Introduction: Custom Head Base for Mask Making

About: I'm a refugee from Los Angeles, living in backwoods Puerto Rico for about 35 years now and loving it. I built my own home from discarded nylon fishnet and cement.

I want any masks I make to be comfortable, well ventilated, and with good vision.    I made a duplicate of my head to build them on so that things will fit with precision.  

I am making masks with a new technique using yarn and hot melt glue over a clay base ( see: ) .   I build the clay over this head core, to make sure my head will fit in the finished mask.  After  removing the mask layer, the clay is re-hydrated and reused.  

Step 1: Taping the Head

This step is as easy as pulling nylon panty hose over your head and covering it with metallic tape.  

The tape sticks to the pantyhose, not your skin and hair, which avoids the need for greasing up with mold release agent, as we used to do making Plaster of Paris molds back when it wasn't considered an especially hazardous material.   The label on the box I got for this project warned against skin contact and  enclosing any part of the body with it, so I guess opinion has changed over the years.   Anyway, I decided not to do a plaster mold, and to invent another way of making a head double for a sculpture base.  

The end result was this technique.  As previously stated, it's as easy as pulling nylon panty hose over your head and covering it with metallic tape.  

I used a metallic tape, like aluminum foil with glue, to cover myself with.  The tape is available in auto parts stores for covering mufflers, I think.  The tape is good in solar reflector projects, too.   After I did the areas around my mouth and nose, friends finished covering my head.  It was comfortable inside, with easy breathing.  The eye holes over the glasses were the last to get covered.  Scissor cuts up the back of the neck helped me get out.  

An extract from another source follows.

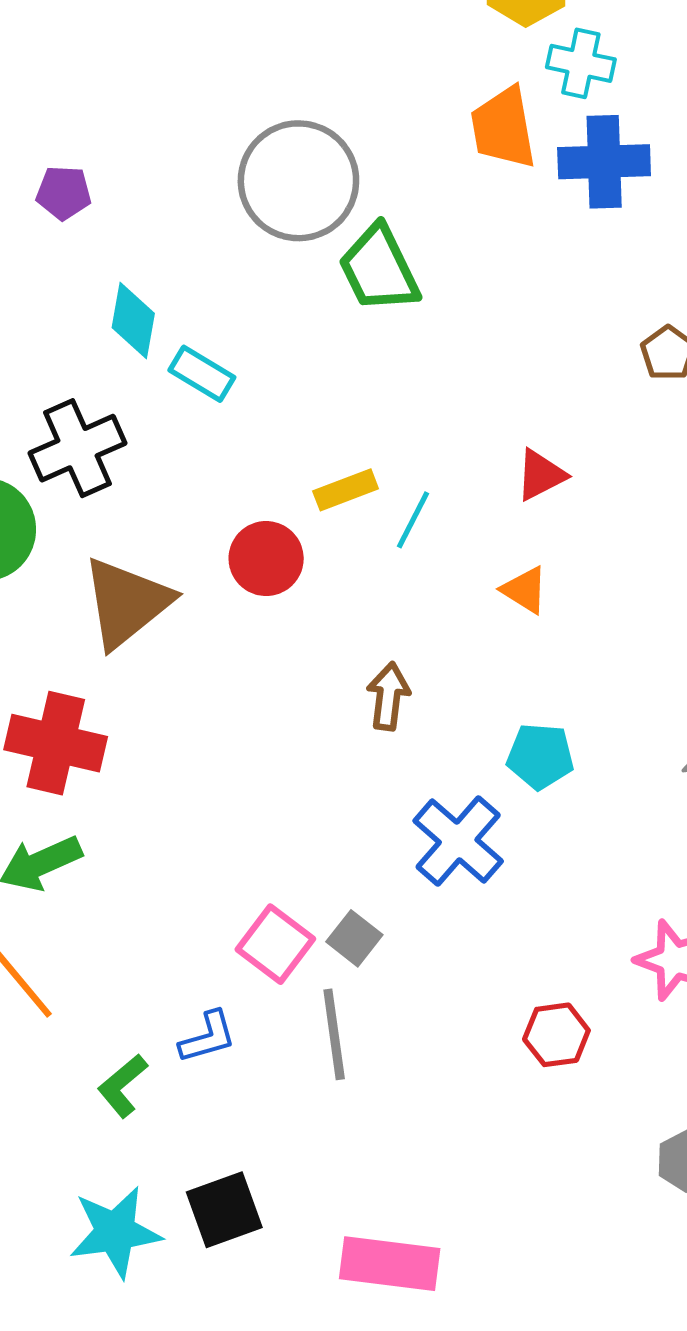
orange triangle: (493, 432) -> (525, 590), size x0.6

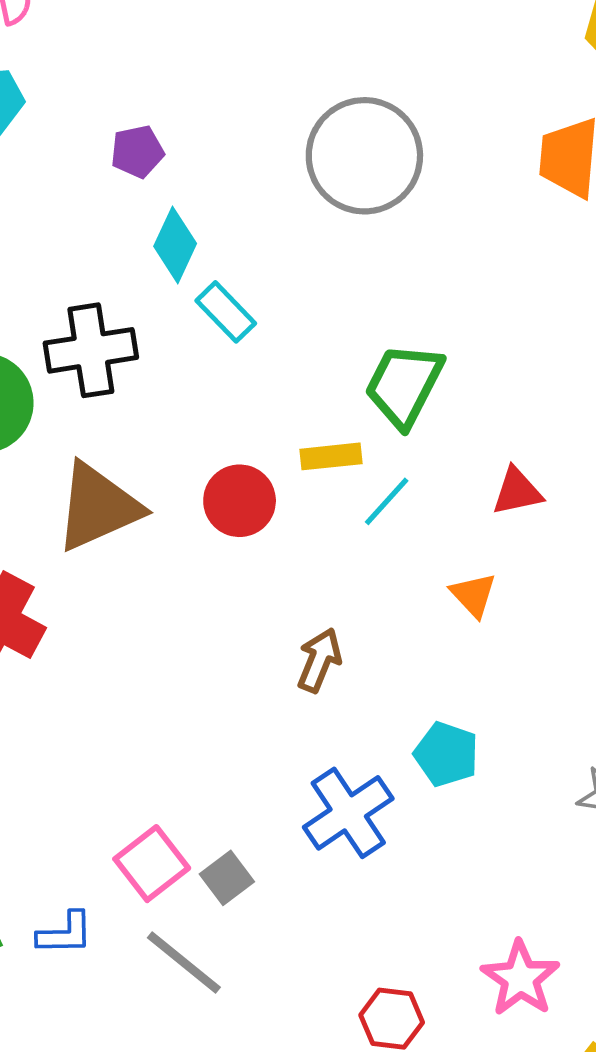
purple pentagon: (64, 193) -> (137, 152), moved, turned -30
green trapezoid: (379, 269) -> (404, 385), moved, turned 38
gray line: (334, 1034) -> (184, 963), turned -58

I made a mistake, and added on ears to this head form using grout.  The problem was in getting the mask off of the complicated mask form.  It's easier to break off a clay ear than it is to cut around a grout ear to extricate it from the mask.  The broken off clay ears and horn shapes come off of the base mold easily, since the base mold has no protrusions, or undercuts to interfere with  the removal of the mask.    Once removed from the base, the mask can be flexed to easily break up and remove any trapped clay.  

I made this base form with my glasses on, because I want to be able to see out and enjoy the view, but I think I may make another one later without the glasses.  

To make this form, I used two layers of the tape.  I plan to try a four layer one next, to see if the added rigidity helps.  

Step 2: The Base

To help rigidify the tape shell, and keep it from ballooning out under pressure when filled, I first brushed a layer of plaster of Paris on the inside.  When that hardened up, I filled the rest with grout and Styrofoam, to cut down on weight.  It still came out pretty top heavy, so a wide base was in order.  

I made the base out of a hubcap, a plastic Coleman fuel bottle holder and some PVC pipe all wired together.   Filling the base and the head, I put them together to let the grout inside them fuse.              

The end result is a base that is heavy and solid, a good base for pushing clay around on.  

Step 3: The First Mask

The remaining steps are to sculpt the shape, cover the layer with hot melt glue and yarn, and then remove the mask layer from the base.  The protruding clay shapes break off the head base in the process, which makes removal of the mask layer easier.  

The clay for this project has now been re-hydrated and is ready for the next idea that comes along.